モラルハラスメント
モラルハラスメントとは?
近時,離婚原因としてモラルハラスメント(以下「モラハラ」という。)の主張を希望する依頼者が増加しています。
私の経験上でも,①夫婦喧嘩の粋を超えた暴言,②無視・放置,③ステレオタイプな意見の押し付け,④過度の経済的制約,⑤夫婦間扶助義務に反する言動,等がモラハラに該当するとして多く展開されている印象があります。
モラハラ自体,比較的新しい用語であるため,講学上の確定した意味合いを有しておらず,使用する人によって意味の変わる多義的な概念となっているのが現状です。
離婚原因として主張できるのか?
理論構成としては,「その他婚姻を継続し難い重大な事由」(民法770条1項5号:婚姻関係が不治的に破綻している場合 )に該当するとして主張・立証を尽くすことになります。
モラハラ主張は,虐待概念における経済的暴力・社会的隔離・心理的虐待とも重なる部分があり,前記3点の虐待手法のうち,虐待とまでは評価できない部分であっても,離婚原因としては有用となる場合があるでしょう。

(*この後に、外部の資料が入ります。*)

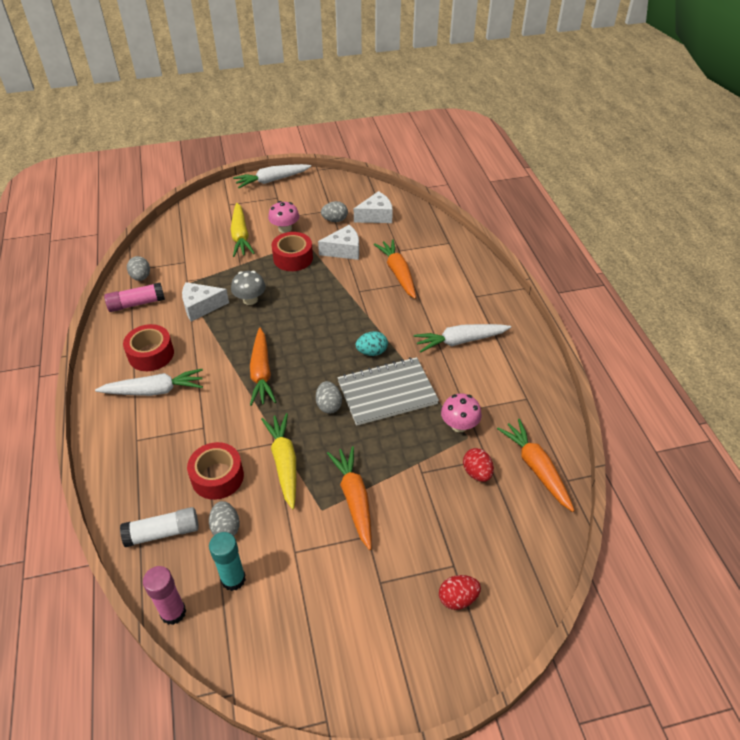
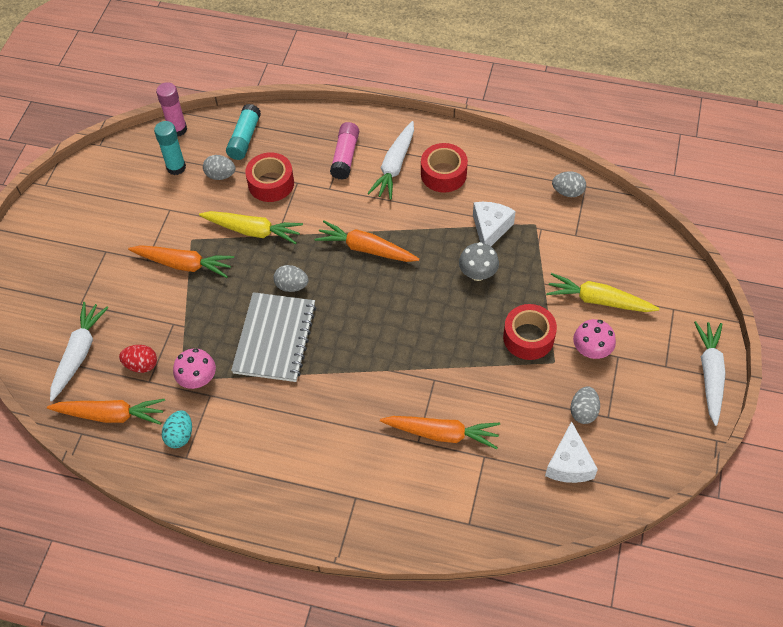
camera: 120 degrees right, 10 degrees up
pink glue stick [104,283,165,312] -> pink glue stick moved to [330,122,359,180]
white glue stick [120,507,199,547] -> turquoise glue stick [226,104,261,160]
white cheese [318,225,359,260] -> none
turquoise egg [356,331,388,356] -> turquoise egg moved to [162,410,192,448]
white carrot [414,324,511,352] -> white carrot moved to [50,302,109,402]
red egg [439,575,481,610] -> none

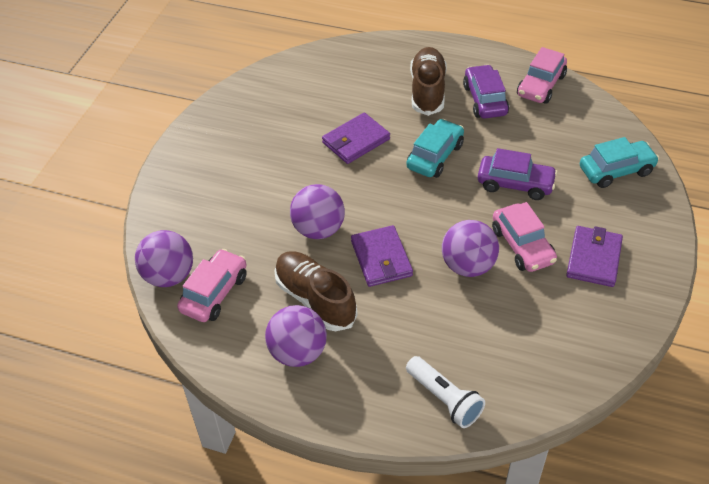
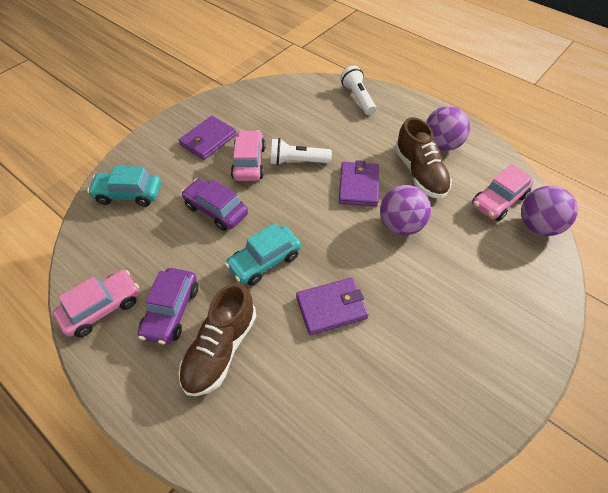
camera: 160 degrees left, 5 degrees up
purple ball [442,220,499,277] -> white flashlight [271,138,332,165]

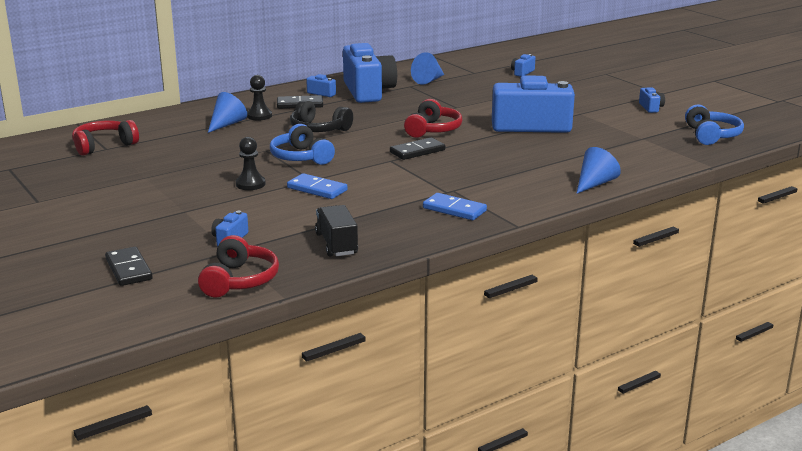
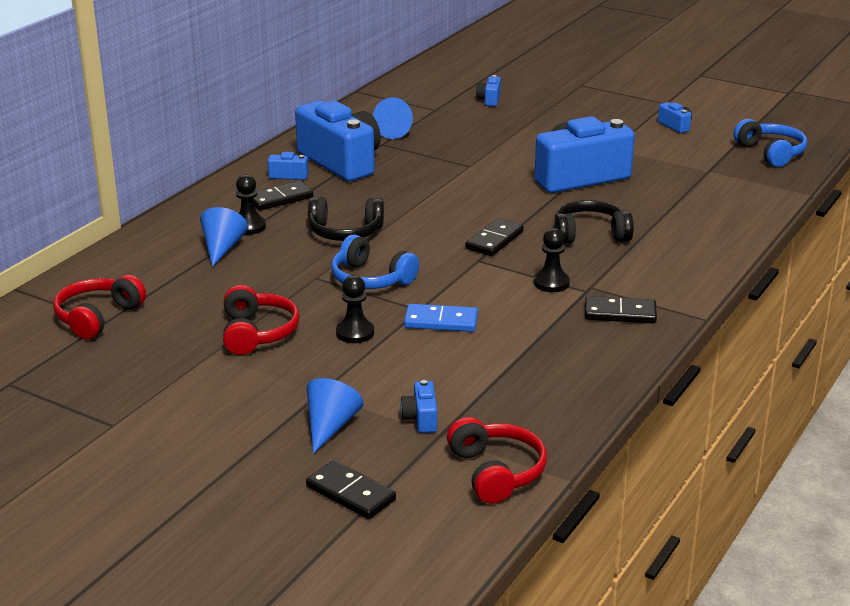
camera: 25 degrees left, 5 degrees up
black truck [315,205,358,257] -> none
red headphones [404,99,463,138] -> red headphones moved to [223,285,300,355]
blue domino [423,193,487,220] -> black domino [585,296,657,323]
blue cone [576,147,621,194] -> blue cone moved to [307,378,364,454]
none -> black pawn [534,228,570,292]
none -> black headphones [554,200,634,244]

結論としては,離婚原因の一部として利用することが可能ということです。
単一事象としては婚姻関係不治的破綻への寄与が乏しいため,主張方針としては複数事象を積み重ねていくことが必要になってきます。相手方配偶者の問題言動を具体的に把握し,俯瞰的視点で自身が精神的苦痛を受けるに至ったプロセスを理解し,文章に纏めることが肝要です。立証方針も,陳述書のみでは証拠構造上心許ないため,早期の段階で,弁護士に相談をして,客観証拠の有無を確認することが大切です。